Total losses and resale values add another layer of pressure
EV depreciation plays into insurance math in a specific way. When a car’s resale value drops faster than repair complexity drops, more borderline crashes become totals. A repairable-looking collision can cross a total-loss threshold sooner when the vehicle’s actual cash value is lower and repair costs are elevated by OEM parts and calibration steps.
Mitchell reported EV total-loss market values declining in 2025 in the US. Gas vehicles also saw declines, but less sharply in the same dataset. Analysts often connect EV depreciation to rapidly changing model pricing, new entrants, and shifts in buyer sentiment toward hybrids in some segments.

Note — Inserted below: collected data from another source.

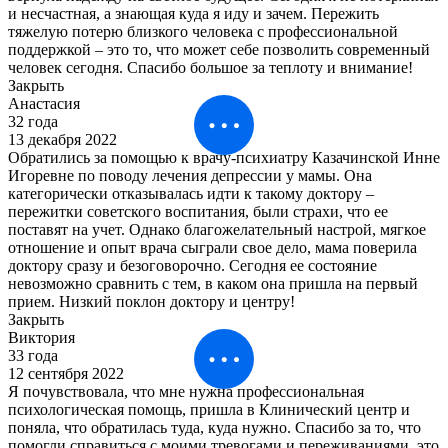
и несчастная, а знающая куда я иду и зачем. Пережить
тяжелую потерю близкого человека с профессиональной
поддержкой – это то, что может себе позволить современный
человек сегодня. Спасибо большое за теплоту и внимание!
Закрыть
Анастасия
32 года
13 декабря 2022
Обратились за помощью к врачу-психиатру Казачинской Инне
Игоревне по поводу лечения депрессии у мамы. Она
категорически отказывалась идти к такому доктору –
пережитки советского воспитания, были страхи, что ее
поставят на учет. Однако благожелательный настрой, мягкое
отношение и опыт врача сыграли свое дело, мама поверила
доктору сразу и безоговорочно. Сегодня ее состояние
невозможно сравнить с тем, в каком она пришла на первый
прием. Низкий поклон доктору и центру!
Закрыть
Виктория
33 года
12 сентября 2022
Я почувствовала, что мне нужна профессиональная
психологическая помощь, пришла в Клинический центр и
поняла, что обратилась туда, куда нужно. Спасибо за то, что
помогли справиться с моими тревогами и переживаниями, это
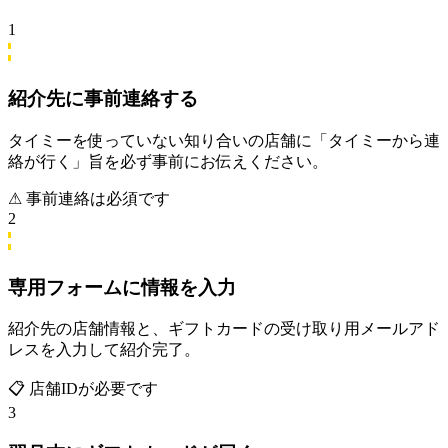
1
紹介先に事前連絡する
タイミーを使っていない知り合いの店舗に「タイミーから連
絡が行く」旨を必ず事前にお伝えください。
⚠ 事前連絡は必須です
2
専用フォームに情報を入力
紹介先の店舗情報と、ギフトカードの受け取り用メールアド
レスを入力して紹介完了。
📋 店舗IDが必要です
3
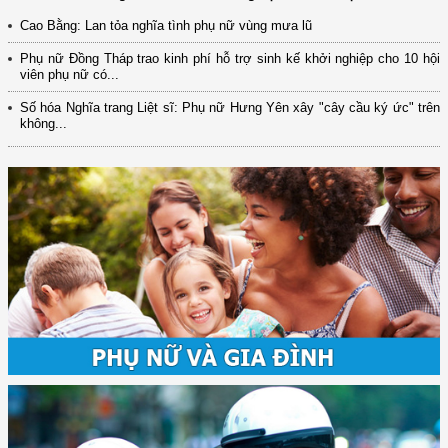
Cao Bằng: Lan tỏa nghĩa tình phụ nữ vùng mưa lũ
Phụ nữ Đồng Tháp trao kinh phí hỗ trợ sinh kế khởi nghiệp cho 10 hội
viên phụ nữ có...
Số hóa Nghĩa trang Liệt sĩ: Phụ nữ Hưng Yên xây "cây cầu ký ức" trên
không...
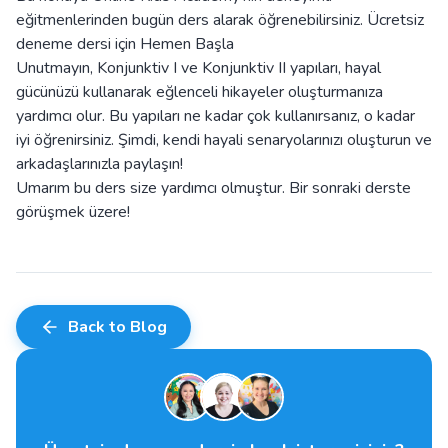
eğitmenlerinden bugün ders alarak öğrenebilirsiniz. Ücretsiz
deneme dersi için
Hemen Başla
Unutmayın, Konjunktiv I ve Konjunktiv II yapıları, hayal
gücünüzü kullanarak eğlenceli hikayeler oluşturmanıza
yardımcı olur. Bu yapıları ne kadar çok kullanırsanız, o kadar
iyi öğrenirsiniz. Şimdi, kendi hayali senaryolarınızı oluşturun ve
arkadaşlarınızla paylaşın!
Umarım bu ders size yardımcı olmuştur. Bir sonraki derste
görüşmek üzere!
Back to Blog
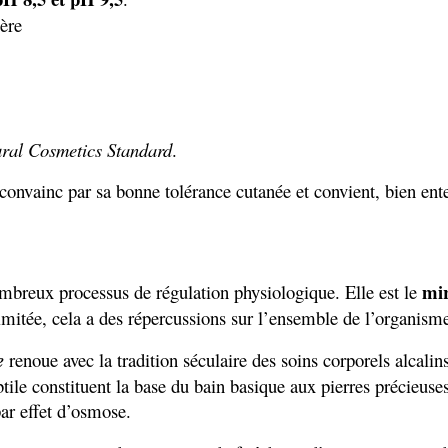
ère
ral Cosmetics Standard
.
convainc par sa bonne tolérance cutanée et convient, bien ente
mir
ombreux processus de régulation physiologique. Elle est le
imitée, cela a des répercussions sur l’ensemble de l’organism
e
renoue avec la tradition séculaire des soins corporels alcalin
tile constituent la base du bain basique aux pierres précieuses
par effet d’osmose.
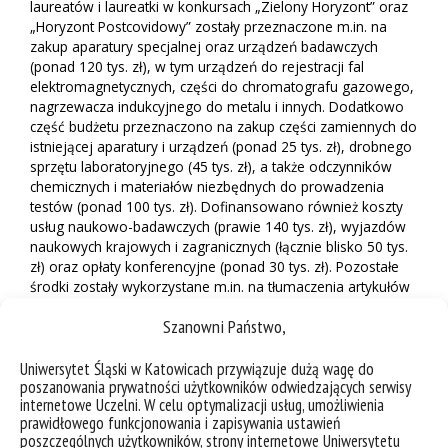
laureatów i laureatki w konkursach „Zielony Horyzont” oraz
„Horyzont Postcovidowy” zostały przeznaczone m.in. na
zakup aparatury specjalnej oraz urządzeń badawczych
(ponad 120 tys. zł), w tym urządzeń do rejestracji fal
elektromagnetycznych, części do chromatografu gazowego,
nagrzewacza indukcyjnego do metalu i innych. Dodatkowo
część budżetu przeznaczono na zakup części zamiennych do
istniejącej aparatury i urządzeń (ponad 25 tys. zł), drobnego
sprzętu laboratoryjnego (45 tys. zł), a także odczynników
chemicznych i materiałów niezbędnych do prowadzenia
testów (ponad 100 tys. zł). Dofinansowano również koszty
usług naukowo-badawczych (prawie 140 tys. zł), wyjazdów
naukowych krajowych i zagranicznych (łącznie blisko 50 tys.
zł) oraz opłaty konferencyjne (ponad 30 tys. zł). Pozostałe
środki zostały wykorzystane m.in. na tłumaczenia artykułów
naukowych, inne materiały oraz akredytację badań.
Szanowni Państwo,
Zakładanym efektem realizacji działań podejmowanych w
ramach konkursów było przygotowanie materiału
Uniwersytet Śląski w Katowicach przywiązuje dużą wagę do
badawczego oraz zbudowanie międzynarodowego zespołu
poszanowania prywatności użytkowników odwiedzających serwisy
badawczego umożliwiającego złożenie wniosku grantowego
internetowe Uczelni. W celu optymalizacji usług, umożliwienia
prawidłowego funkcjonowania i zapisywania ustawień
w programie Horyzont Europa. Opisy projektów znajdują się
poszczególnych użytkowników, strony internetowe Uniwersytetu
na stronie:
us.edu.pl/idb/horyzonty
.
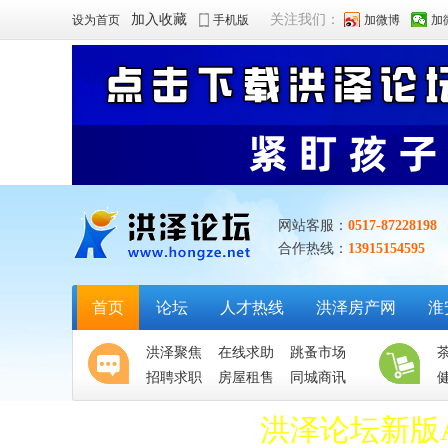
加入收藏
关注我们：
设为首页
手机版
加微博
加
网站客服：
0517-87228198
合作热线：
13915154595
首页
论坛
人才热线
洪泽房产网
淮
洪泽聚焦
在线求助
跳蚤市场
招聘求职
房屋租售
同城商讯
洪泽论坛新版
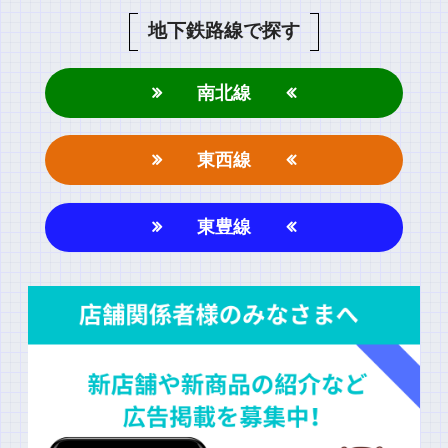
地下鉄路線で探す
南北線
東西線
東豊線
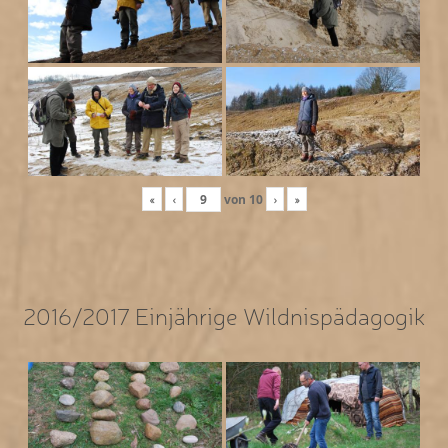
«
‹
von
10
›
»
2016/2017 Einjährige Wildnispädagogik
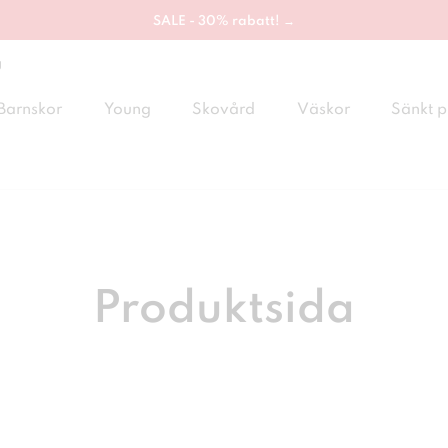
SALE - 30% rabatt! →
g
Barnskor
Young
Skovård
Väskor
Sänkt p
Produktsida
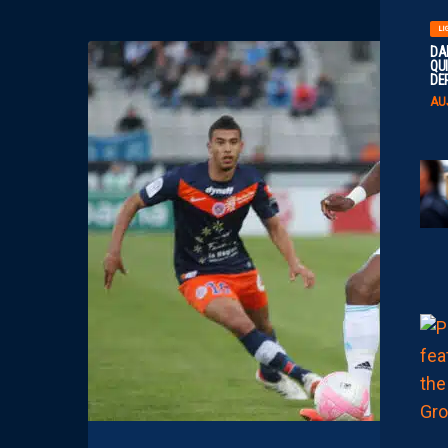
LI
DA
QUI
DE
AU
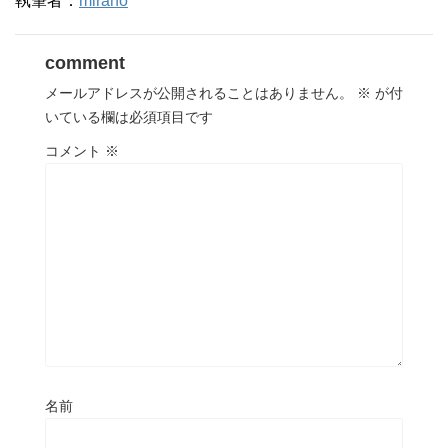
執筆者：
mirano
comment
メールアドレスが公開されることはありません。
※
が付
いている欄は必須項目です
コメント
※
名前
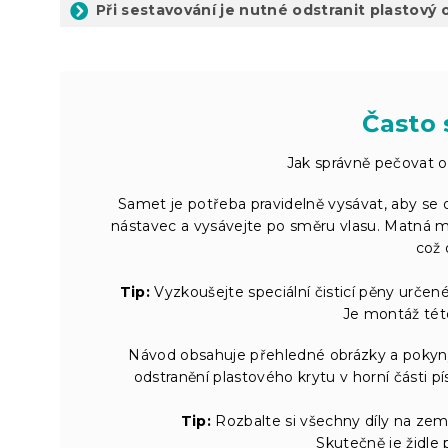
Při sestavování je nutné odstranit plastový o
Často 
Jak správně pečovat o
Samet je potřeba pravidelně vysávat, aby se 
nástavec a vysávejte po směru vlasu. Matná 
což 
Tip:
Vyzkoušejte speciální čisticí pěny určen
Je montáž této
Návod obsahuje přehledné obrázky a pokyny
odstranění plastového krytu v horní části pí
Tip:
Rozbalte si všechny díly na zem 
Skutečně je židle 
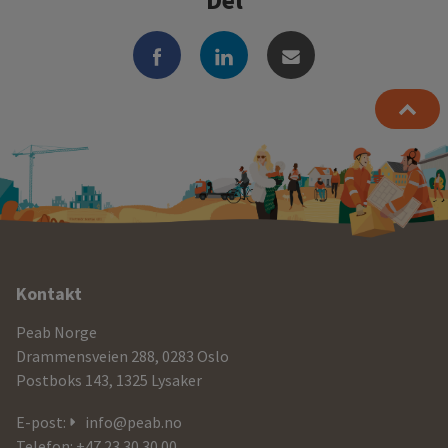
Ytterligere
Kontakt
informasjon
Peab Norge
og
Drammensveien 288, 0283 Oslo
Postboks 143, 1325 Lysaker
kontaktdetaljer
E-post:
info@peab.no
Telefon: +47 23 30 30 00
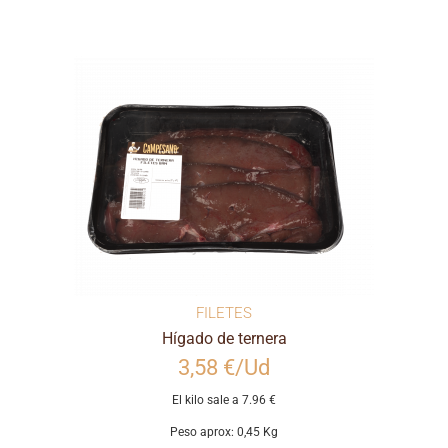
FILETES
Hígado de ternera
3,58 €/Ud
El kilo sale a 7.96 €
Peso aprox: 0,45 Kg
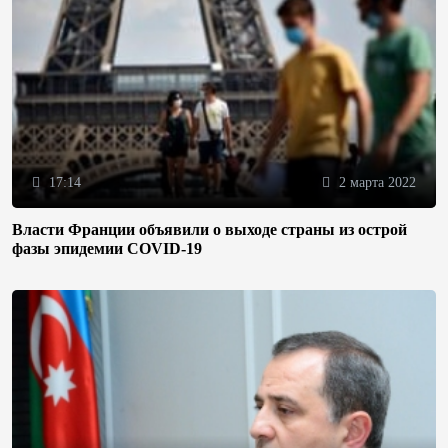
17:14
2 марта 2022
Власти Франции объявили о выходе страны из острой
фазы эпидемии COVID-19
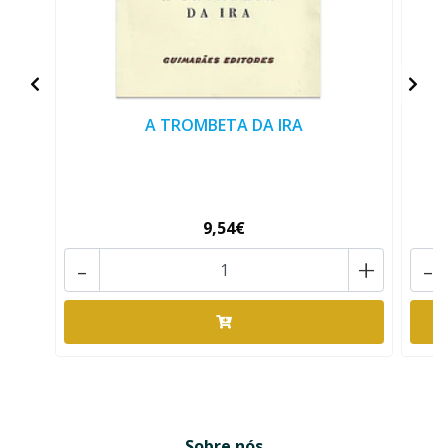
A TROMBETA DA IRA
R
9,54€
-
+
-
Sobre nós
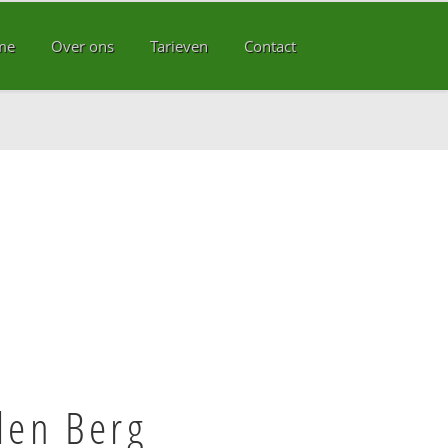
me
Over ons
Tarieven
Contact
den Berg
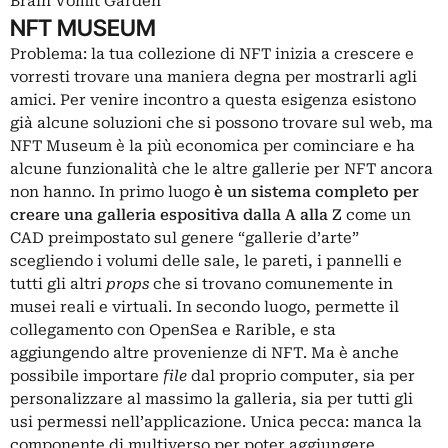
Brain Vomit Garden
NFT MUSEUM
Problema: la tua collezione di
NFT
inizia a crescere e
vorresti trovare una maniera degna per mostrarli agli
amici. Per venire incontro a questa esigenza esistono
già alcune soluzioni che si possono trovare sul web, ma
NFT Museum è la più economica per cominciare e ha
alcune funzionalità che le altre gallerie per NFT ancora
non hanno. In primo luogo
è un sistema completo per
creare una galleria espositiva dalla A alla Z
come un
CAD preimpostato sul genere “gallerie d’arte”
scegliendo i volumi delle sale, le pareti, i pannelli e
tutti gli altri
props
che si trovano comunemente in
musei reali e virtuali. In secondo luogo, permette il
collegamento con OpenSea e Rarible, e sta
aggiungendo altre provenienze di NFT. Ma è anche
possibile importare
file
dal proprio computer, sia per
personalizzare al massimo la galleria, sia per tutti gli
usi permessi nell’applicazione. Unica pecca: manca la
componente di multiverso per poter aggiungere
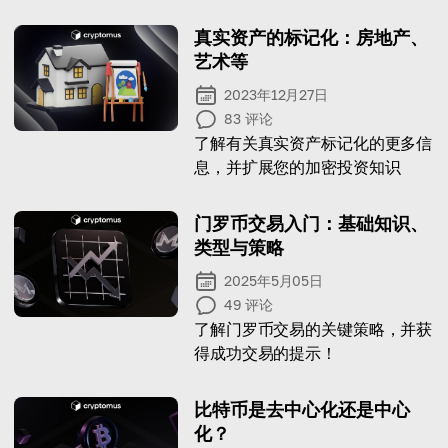
真实资产的标记化：房地产、
艺术等
2023年12月27日
83
评论
了解有关真实资产标记化的更多信
息，并扩展您的加密投资知识
门罗币交易入门：基础知识、
类型与策略
2025年5月05日
49
评论
了解门罗币交易的关键策略，并获
得成功交易的提示！
比特币是去中心化还是中心
化？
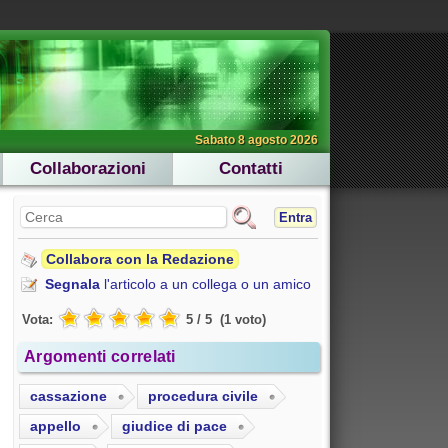
Sabato 8 agosto 2026
Collaborazioni
Contatti
Entra
Collabora con la Redazione
Segnala
l'articolo a un collega o un amico
Vota:
5
/
5
(
1
voto
)
Argomenti correlati
cassazione
procedura civile
appello
giudice di pace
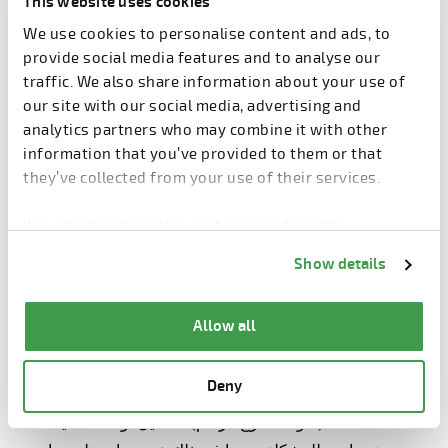
This website uses cookies
اختر "أسئلة شائعة" كموضوع
We use cookies to personalise content and ads, to
أدخل "طلب تسجيل دخول المستخدم" في خانة الموضوع
provide social media features and to analyse our
traffic. We also share information about your use of
سيتصل بك أحد خبراء مكتب الدعم الفني لتزويدك بتفاصيل
our site with our social media, advertising and
تسجيل الدخول.
analytics partners who may combine it with other
information that you’ve provided to them or that
they’ve collected from your use of their services.
You can change cookie preferences from the
قبل الاتصال بمكتب الدعم الفني
Information about cookies
link from the bottom of
Show details
the page.
إذا كنت تفضل الاتصال بنا، يرجى ملء النموذج أولاً، أو التأكد
من توفر المعلومات التالية في متناول يدك. فهذا يساعد
Allow all
خبرائنا على تشخيص المشكلة بسرعة ودقة أكبر.
Deny
نوع الآلة
تفاصيل لوحة الماكينة (النوع، أرقام TL و P)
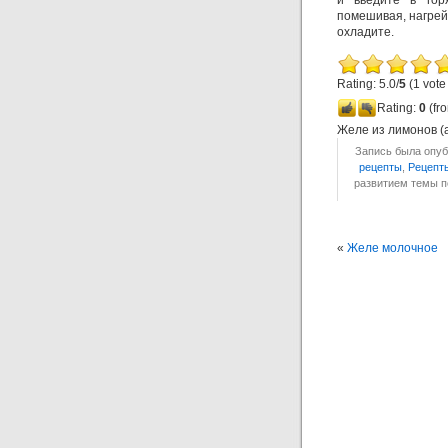
и введите в гор
помешивая, нагрей
охладите.
Rating: 5.0/
5
(1 vote
Rating:
0
(fro
Желе из лимонов (
Запись была опуб
рецепты
,
Рецепт
развитием темы 
«
Желе молочное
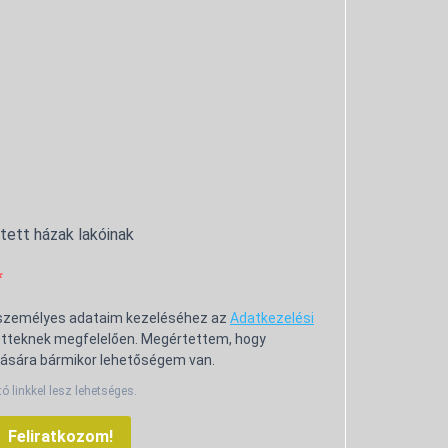
ntett házak lakóinak
 személyes adataim kezeléséhez az
Adatkezelési
tteknek megfelelően. Megértettem, hogy
ására bármikor lehetőségem van.
tó linkkel lesz lehetséges.
Feliratkozom!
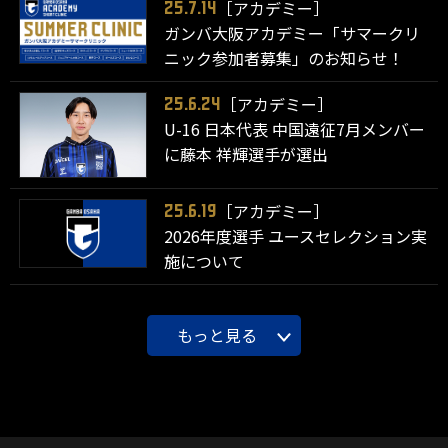
［アカデミー］
25.7.14
ガンバ大阪アカデミー「サマークリ
ニック参加者募集」のお知らせ！
［アカデミー］
25.6.24
U-16 日本代表 中国遠征7月メンバー
に藤本 祥輝選手が選出
［アカデミー］
25.6.19
2026年度選手 ユースセレクション実
施について
もっと見る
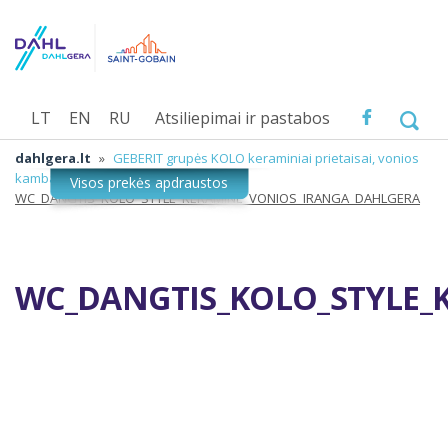
LT
EN
RU
Atsiliepimai ir pastabos
dahlgera.lt
»
GEBERIT grupės KOLO keraminiai prietaisai, vonios
kambario įranga
»
WC_DANGTIS_KOLO_STYLE_KERAMINE_VONIOS_IRANGA_DAHLGERA
WC_DANGTIS_KOLO_STYLE_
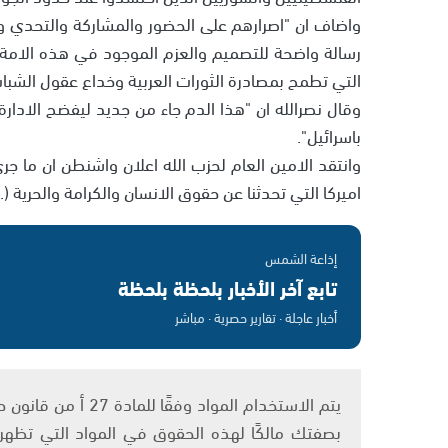
واضاف ان "اصرارهم على الحضور والمشاركة والتحدي
رسالة واضحة للتصميم والعزم الموجود في هذه الامة و
التي تطمح بمصادرة الثورات العربية وخداع عقول الشباب
وقال نصرالله ان "هذا الدم جاء من جديد ليفضح الادارة
باسرائيل".
وانتقد الامين العام لحزب الله اعلان واشنطن ان ما 
اميركا التي تحدثنا عن حقوق الانسان والكرامة والحرية (..
إذاعة الشمس
تابع آخر الأخبار بلحظة بلحظة
أخبار عاجلة · تقارير حصرية · مباشر
بصفتك مالكًا لهذه الحقوق في المواد التي تظهر ع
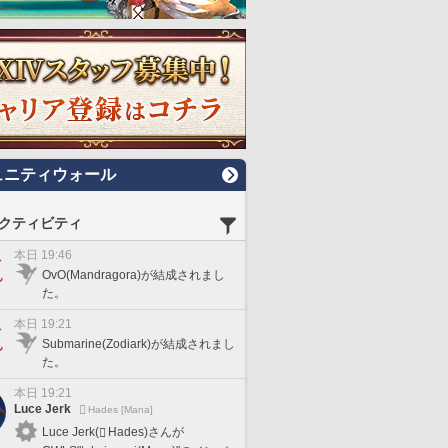
ュニティウォール
クティビティ
本日 19:46
OvO(Mandragora)が結成されまし
た。
本日 19:21
Submarine(Zodiark)が結成されまし
た。
本日 19:21
Luce Jerk
Hades [Mana]
Luce Jerk(
Hades)さんが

Lower resale values can make the salvage market more active, but EV rebuild economics remain constrained. OEM part pricing, limited repairability for certain components, and required post-repair calibration reduce the margin for reconditioning compared with older gas vehicles.
What this means for insurance premiums in 2026 and beyond
Insurers care about two things: claim frequency and claim severity. Mitchell’s 2025 data signals pressure on both for EVs, even with a modest decline in average repair severity in the US. More EV claims entering the system, more calibrations per estimate, and a heavy reliance on OEM parts create a cost profile that tends to push premiums upward over time, especially in high-adoption regions.
At the same time, the EV market itself is in a transition. Some sales and registration data in 2025 pointed to slower growth and more consumer interest in hybrids, which can affect the mix of vehicles being insured and repaired. That shift may change claim patterns, but it does not remove the complexity problem for the EVs already on the road.
What would actually reduce EV claim costs
The levers are clear, but they move slowly. Higher repairability would help. More certified alternative parts would help. Wider training coverage for diagnostics and calibrations would help. Better parts availability would shorten cycle time and reduce rental exposure. These are supply chain and design problems as much as they are insurance problems.
Near term, insurers are likely to keep refining EV pricing by model, region, and claim experience. Drivers may see that in higher premiums for certain EVs, stricter underwriting in some markets, and more attention to repair procedures and documentation during claims.